What you are asked to do: Tally the lines of the listing that contain the string "reveals". Give the number and nothing else.

======== Exercise materials ========

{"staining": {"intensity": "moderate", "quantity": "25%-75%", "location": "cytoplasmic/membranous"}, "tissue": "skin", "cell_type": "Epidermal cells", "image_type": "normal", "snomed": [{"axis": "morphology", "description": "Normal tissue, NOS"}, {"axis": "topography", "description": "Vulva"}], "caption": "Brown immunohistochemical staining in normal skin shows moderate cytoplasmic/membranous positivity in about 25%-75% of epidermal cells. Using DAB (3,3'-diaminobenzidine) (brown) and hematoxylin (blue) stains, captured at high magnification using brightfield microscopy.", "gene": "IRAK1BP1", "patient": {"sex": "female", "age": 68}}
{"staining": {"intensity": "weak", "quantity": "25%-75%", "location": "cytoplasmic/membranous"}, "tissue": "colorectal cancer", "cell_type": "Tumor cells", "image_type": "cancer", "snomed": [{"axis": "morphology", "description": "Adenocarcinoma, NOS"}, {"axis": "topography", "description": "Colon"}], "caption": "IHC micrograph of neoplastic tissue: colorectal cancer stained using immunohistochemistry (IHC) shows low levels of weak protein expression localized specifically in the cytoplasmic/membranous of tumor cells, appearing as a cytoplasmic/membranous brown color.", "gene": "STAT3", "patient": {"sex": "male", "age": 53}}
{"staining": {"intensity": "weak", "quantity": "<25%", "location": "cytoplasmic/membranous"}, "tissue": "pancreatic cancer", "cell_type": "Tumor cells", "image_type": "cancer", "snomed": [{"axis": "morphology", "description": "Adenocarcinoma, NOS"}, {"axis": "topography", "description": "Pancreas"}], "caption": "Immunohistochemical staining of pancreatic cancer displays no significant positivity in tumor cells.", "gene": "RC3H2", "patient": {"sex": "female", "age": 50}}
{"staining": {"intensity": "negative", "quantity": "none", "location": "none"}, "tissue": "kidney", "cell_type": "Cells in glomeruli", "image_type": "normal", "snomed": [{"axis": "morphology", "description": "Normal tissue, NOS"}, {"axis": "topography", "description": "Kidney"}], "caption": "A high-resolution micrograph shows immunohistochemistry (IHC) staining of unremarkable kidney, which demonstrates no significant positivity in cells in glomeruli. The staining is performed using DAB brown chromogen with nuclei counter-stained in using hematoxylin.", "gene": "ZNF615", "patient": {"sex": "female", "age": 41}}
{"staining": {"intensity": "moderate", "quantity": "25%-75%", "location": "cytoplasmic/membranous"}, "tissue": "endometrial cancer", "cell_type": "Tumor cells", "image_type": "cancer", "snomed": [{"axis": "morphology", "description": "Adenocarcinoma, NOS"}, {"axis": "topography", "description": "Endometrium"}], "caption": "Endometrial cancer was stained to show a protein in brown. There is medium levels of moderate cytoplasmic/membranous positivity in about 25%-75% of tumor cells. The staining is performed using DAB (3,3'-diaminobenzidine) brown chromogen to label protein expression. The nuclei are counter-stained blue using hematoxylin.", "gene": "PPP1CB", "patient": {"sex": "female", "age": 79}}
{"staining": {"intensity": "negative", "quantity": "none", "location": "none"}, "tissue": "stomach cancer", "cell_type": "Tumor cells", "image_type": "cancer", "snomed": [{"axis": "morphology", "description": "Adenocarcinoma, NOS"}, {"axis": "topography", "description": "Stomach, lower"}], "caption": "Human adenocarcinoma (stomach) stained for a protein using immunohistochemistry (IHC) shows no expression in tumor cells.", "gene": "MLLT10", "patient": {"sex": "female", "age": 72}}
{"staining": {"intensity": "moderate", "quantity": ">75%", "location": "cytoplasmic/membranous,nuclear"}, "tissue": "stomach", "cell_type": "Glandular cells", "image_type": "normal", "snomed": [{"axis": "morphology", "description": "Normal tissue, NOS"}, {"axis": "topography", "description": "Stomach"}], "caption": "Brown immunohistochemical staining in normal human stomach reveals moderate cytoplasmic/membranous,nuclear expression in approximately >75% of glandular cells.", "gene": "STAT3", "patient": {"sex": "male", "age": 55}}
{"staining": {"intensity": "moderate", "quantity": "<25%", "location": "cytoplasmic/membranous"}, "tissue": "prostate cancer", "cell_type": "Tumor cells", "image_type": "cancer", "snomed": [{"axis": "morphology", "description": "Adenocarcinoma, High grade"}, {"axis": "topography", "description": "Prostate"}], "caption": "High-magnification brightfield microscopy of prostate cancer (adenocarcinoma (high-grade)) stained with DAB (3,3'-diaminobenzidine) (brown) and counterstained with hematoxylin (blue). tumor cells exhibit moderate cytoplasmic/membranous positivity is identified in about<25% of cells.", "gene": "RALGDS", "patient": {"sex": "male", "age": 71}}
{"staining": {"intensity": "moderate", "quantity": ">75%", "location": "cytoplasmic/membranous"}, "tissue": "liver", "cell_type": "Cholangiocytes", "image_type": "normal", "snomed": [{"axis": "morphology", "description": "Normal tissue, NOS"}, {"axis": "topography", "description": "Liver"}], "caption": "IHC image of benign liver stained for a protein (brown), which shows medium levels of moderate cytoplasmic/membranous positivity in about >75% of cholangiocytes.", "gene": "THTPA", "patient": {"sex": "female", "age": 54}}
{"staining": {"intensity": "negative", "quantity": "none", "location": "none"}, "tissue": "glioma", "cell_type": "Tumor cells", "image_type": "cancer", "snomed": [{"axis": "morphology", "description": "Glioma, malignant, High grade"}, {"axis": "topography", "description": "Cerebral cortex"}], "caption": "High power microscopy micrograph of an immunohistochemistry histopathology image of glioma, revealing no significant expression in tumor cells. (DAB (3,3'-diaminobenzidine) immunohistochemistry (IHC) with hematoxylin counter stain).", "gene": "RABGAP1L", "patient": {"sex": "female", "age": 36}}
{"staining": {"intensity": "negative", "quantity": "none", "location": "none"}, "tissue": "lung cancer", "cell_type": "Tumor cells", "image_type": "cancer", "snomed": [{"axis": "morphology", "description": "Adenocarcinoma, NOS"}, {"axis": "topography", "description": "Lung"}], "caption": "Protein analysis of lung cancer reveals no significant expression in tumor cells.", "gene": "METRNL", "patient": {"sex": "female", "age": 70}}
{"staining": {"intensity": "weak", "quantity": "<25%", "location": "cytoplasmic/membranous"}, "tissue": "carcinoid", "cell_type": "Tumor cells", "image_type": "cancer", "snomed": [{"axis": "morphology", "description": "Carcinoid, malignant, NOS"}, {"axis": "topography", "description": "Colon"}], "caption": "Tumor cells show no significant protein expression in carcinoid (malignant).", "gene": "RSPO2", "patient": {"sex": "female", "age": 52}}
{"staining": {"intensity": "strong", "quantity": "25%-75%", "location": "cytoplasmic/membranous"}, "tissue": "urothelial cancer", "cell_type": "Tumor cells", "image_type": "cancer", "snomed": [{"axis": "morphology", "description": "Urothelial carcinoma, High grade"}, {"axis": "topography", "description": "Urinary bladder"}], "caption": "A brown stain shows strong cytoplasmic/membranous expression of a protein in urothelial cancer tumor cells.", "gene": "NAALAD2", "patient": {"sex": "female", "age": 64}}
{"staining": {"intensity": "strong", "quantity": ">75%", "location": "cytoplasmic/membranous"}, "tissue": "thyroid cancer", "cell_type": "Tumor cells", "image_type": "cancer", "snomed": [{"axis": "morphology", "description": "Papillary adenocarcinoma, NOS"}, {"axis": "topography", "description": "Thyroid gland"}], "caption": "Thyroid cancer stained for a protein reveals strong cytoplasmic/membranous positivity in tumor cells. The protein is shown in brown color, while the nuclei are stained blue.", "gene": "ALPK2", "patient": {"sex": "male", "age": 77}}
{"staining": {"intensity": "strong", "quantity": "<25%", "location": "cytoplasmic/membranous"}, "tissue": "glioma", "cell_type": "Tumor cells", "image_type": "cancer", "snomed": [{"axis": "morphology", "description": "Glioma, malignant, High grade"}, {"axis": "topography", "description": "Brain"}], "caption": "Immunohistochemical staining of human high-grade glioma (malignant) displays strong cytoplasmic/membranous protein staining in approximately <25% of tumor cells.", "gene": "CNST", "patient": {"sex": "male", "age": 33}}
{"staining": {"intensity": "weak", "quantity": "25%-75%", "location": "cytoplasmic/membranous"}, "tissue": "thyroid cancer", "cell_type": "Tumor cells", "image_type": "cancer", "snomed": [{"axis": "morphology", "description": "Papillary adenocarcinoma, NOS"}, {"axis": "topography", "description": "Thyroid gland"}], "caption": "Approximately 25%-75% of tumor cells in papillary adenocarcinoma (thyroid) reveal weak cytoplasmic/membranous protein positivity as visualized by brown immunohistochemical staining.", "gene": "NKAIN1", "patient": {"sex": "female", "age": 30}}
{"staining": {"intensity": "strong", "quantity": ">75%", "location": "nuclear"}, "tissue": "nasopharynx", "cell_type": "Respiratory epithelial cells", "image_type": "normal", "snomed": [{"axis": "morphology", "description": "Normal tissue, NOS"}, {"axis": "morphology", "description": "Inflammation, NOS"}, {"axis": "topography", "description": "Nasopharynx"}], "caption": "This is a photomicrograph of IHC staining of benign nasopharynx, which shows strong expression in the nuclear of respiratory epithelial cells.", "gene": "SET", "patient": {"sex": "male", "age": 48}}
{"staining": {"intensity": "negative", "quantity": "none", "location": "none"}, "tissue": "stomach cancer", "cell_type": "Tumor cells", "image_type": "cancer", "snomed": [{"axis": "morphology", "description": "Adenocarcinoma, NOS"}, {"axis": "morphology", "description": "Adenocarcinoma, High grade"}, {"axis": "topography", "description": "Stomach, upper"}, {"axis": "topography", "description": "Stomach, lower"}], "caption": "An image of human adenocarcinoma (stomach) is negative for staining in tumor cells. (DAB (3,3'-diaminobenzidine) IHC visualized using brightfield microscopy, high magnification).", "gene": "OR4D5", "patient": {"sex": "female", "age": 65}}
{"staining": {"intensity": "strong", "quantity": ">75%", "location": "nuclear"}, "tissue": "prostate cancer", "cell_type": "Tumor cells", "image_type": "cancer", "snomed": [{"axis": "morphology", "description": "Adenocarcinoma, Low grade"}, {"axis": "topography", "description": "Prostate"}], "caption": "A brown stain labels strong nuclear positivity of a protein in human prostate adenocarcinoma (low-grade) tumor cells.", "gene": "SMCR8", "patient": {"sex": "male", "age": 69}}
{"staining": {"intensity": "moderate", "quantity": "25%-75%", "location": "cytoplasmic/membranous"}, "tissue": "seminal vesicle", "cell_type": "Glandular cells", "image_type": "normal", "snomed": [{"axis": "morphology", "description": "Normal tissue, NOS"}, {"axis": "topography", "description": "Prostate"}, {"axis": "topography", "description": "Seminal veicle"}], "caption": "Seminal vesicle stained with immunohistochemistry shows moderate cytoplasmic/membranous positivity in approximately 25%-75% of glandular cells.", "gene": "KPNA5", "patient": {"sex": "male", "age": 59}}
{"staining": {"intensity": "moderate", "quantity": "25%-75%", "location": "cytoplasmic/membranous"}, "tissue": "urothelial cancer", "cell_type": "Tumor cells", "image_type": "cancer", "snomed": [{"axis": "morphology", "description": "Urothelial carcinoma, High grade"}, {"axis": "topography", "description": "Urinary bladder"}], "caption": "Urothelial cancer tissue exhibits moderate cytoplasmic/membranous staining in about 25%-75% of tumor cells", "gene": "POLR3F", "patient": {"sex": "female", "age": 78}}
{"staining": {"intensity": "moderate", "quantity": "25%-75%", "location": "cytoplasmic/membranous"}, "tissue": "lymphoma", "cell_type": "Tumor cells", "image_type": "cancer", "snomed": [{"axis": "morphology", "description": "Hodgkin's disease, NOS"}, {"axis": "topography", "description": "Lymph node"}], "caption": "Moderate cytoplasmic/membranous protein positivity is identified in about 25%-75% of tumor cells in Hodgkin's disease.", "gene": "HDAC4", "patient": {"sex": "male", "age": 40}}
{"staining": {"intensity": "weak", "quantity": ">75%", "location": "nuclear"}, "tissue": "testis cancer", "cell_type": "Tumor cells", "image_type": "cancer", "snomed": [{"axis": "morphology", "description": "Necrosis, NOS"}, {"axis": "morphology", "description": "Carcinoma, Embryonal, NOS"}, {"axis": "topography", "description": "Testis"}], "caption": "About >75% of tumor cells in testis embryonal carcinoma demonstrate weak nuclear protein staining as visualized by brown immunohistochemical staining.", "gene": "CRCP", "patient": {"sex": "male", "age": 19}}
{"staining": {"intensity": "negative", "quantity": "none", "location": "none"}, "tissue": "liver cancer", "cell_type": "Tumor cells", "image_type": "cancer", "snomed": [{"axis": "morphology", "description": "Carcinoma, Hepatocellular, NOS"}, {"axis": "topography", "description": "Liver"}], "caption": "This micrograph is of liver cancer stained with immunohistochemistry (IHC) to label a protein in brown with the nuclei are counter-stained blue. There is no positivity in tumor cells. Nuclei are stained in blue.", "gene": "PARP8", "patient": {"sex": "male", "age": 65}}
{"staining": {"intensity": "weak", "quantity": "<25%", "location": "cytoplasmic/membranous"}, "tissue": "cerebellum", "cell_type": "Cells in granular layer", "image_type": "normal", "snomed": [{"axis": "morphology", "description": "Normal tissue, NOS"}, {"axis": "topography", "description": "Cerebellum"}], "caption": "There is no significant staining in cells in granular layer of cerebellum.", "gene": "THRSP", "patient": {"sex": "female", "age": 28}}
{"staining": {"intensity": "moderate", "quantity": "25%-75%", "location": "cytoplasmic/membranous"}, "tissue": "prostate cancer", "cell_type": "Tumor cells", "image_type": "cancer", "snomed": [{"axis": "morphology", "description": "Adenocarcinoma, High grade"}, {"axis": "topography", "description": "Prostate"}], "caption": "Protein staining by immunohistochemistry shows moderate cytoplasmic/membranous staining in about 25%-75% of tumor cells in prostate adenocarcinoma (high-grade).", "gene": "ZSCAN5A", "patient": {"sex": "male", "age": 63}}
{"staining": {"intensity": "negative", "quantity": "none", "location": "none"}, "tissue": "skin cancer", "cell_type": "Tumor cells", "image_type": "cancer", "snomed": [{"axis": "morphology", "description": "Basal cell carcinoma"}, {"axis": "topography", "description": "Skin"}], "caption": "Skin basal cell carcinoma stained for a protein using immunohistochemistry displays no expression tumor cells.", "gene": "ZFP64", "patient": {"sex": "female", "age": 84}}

========

Reply to the exercise: 3